= The task =
Can you copy every line of text in the listing below word for word, leaving out the pictures?

= Material provided =
----------------------------------------

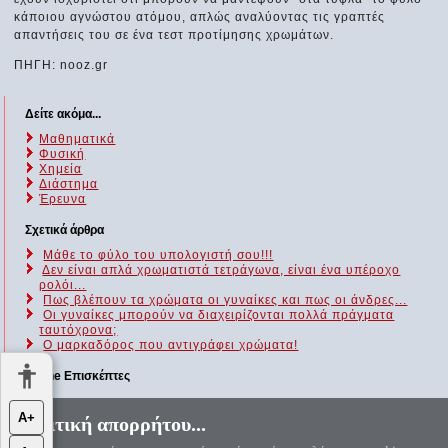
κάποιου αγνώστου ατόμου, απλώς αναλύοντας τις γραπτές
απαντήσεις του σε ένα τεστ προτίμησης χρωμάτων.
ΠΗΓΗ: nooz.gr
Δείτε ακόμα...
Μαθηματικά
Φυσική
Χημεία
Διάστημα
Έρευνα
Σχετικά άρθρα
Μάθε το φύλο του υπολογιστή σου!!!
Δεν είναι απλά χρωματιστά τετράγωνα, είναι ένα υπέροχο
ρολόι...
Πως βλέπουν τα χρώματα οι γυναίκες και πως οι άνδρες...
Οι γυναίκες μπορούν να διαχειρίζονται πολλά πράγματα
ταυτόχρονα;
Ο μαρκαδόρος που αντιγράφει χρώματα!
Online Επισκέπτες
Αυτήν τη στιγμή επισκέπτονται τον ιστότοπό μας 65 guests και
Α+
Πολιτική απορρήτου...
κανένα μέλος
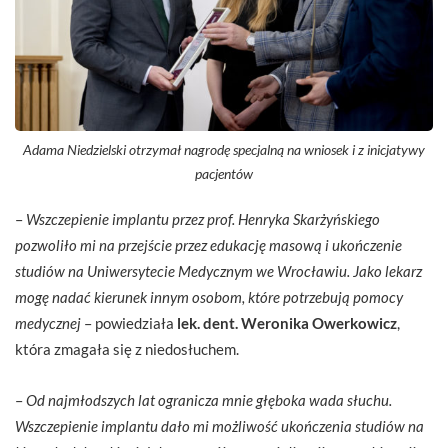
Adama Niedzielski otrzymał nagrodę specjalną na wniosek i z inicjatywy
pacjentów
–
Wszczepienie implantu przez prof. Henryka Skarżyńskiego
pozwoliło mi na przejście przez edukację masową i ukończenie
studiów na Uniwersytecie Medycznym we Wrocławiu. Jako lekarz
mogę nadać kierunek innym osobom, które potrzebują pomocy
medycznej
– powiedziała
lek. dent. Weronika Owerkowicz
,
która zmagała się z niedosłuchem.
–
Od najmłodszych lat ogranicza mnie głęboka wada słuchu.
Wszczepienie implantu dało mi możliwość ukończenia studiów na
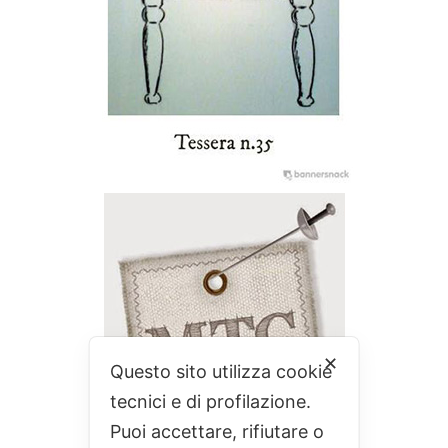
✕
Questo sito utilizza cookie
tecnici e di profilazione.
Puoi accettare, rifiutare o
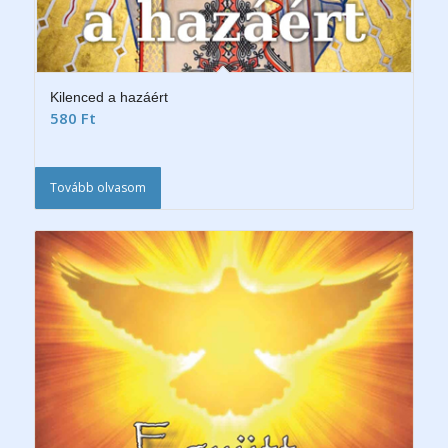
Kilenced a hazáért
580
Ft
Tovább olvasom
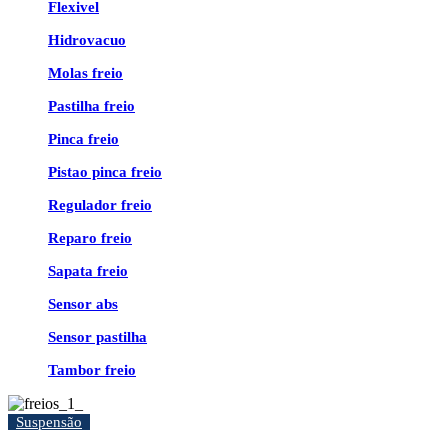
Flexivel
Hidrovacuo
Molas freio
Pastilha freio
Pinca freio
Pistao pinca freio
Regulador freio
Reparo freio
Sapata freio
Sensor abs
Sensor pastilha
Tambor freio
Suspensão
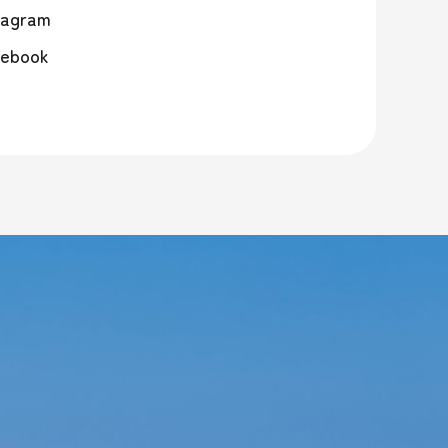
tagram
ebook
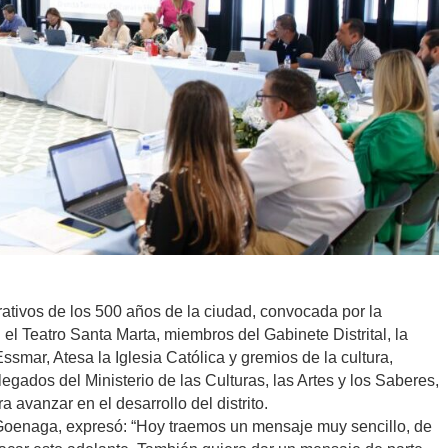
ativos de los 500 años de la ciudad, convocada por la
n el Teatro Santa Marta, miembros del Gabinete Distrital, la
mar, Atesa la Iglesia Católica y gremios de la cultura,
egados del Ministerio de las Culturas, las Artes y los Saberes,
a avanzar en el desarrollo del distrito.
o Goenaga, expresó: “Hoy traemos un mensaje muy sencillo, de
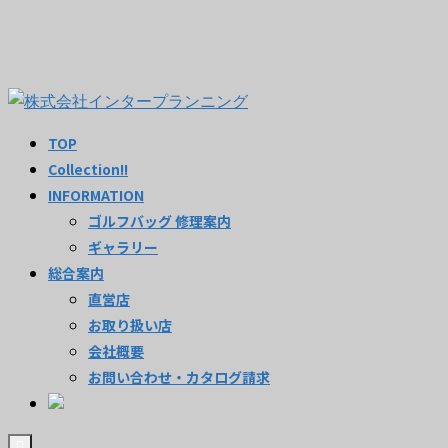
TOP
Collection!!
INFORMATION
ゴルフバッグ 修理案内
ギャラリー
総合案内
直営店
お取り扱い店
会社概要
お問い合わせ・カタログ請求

----------------------------------------

= Task output =
κάποιου αγνώστου ατόμου, απλώς αναλύοντας τις γραπτές
απαντήσεις του σε ένα τεστ προτίμησης χρωμάτων.
ΠΗΓΗ: nooz.gr
Δείτε ακόμα...
Μαθηματικά
Φυσική
Χημεία
Διάστημα
Έρευνα
Σχετικά άρθρα
Μάθε το φύλο του υπολογιστή σου!!!
Δεν είναι απλά χρωματιστά τετράγωνα, είναι ένα υπέροχο
ρολόι...
Πως βλέπουν τα χρώματα οι γυναίκες και πως οι άνδρες...
Οι γυναίκες μπορούν να διαχειρίζονται πολλά πράγματα
ταυτόχρονα;
Ο μαρκαδόρος που αντιγράφει χρώματα!
Online Επισκέπτες
Αυτήν τη στιγμή επισκέπτονται τον ιστότοπό μας 65 guests και
Α+
Πολιτική απορρήτου...
κανένα μέλος
Adama Niedzielski otrzymał nagrodę specjalną na wniosek i z inicjatywy
pacjentów
–
Wszczepienie implantu przez prof. Henryka Skarżyńskiego
pozwoliło mi na przejście przez edukację masową i ukończenie
studiów na Uniwersytecie Medycznym we Wrocławiu. Jako lekarz
mogę nadać kierunek innym osobom, które potrzebują pomocy
medycznej
– powiedziała
lek. dent. Weronika Owerkowicz
,
która zmagała się z niedosłuchem.
–
Od najmłodszych lat ogranicza mnie głęboka wada słuchu.
Wszczepienie implantu dało mi możliwość ukończenia studiów na
✕
Questo sito utilizza cookie
tecnici e di profilazione.
Puoi accettare, rifiutare o
Kilenced a hazáért
580
Ft
Tovább olvasom
Flexivel
Hidrovacuo
Molas freio
Pastilha freio
Pinca freio
Pistao pinca freio
Regulador freio
Reparo freio
Sapata freio
Sensor abs
Sensor pastilha
Tambor freio
Suspensão
tagram
ebook
ativos de los 500 años de la ciudad, convocada por la
n el Teatro Santa Marta, miembros del Gabinete Distrital, la
mar, Atesa la Iglesia Católica y gremios de la cultura,
egados del Ministerio de las Culturas, las Artes y los Saberes,
a avanzar en el desarrollo del distrito.
o Goenaga, expresó: “Hoy traemos un mensaje muy sencillo, de
TOP
Collection!!
INFORMATION
ゴルフバッグ 修理案内
ギャラリー
総合案内
直営店
お取り扱い店
会社概要
お問い合わせ・カタログ請求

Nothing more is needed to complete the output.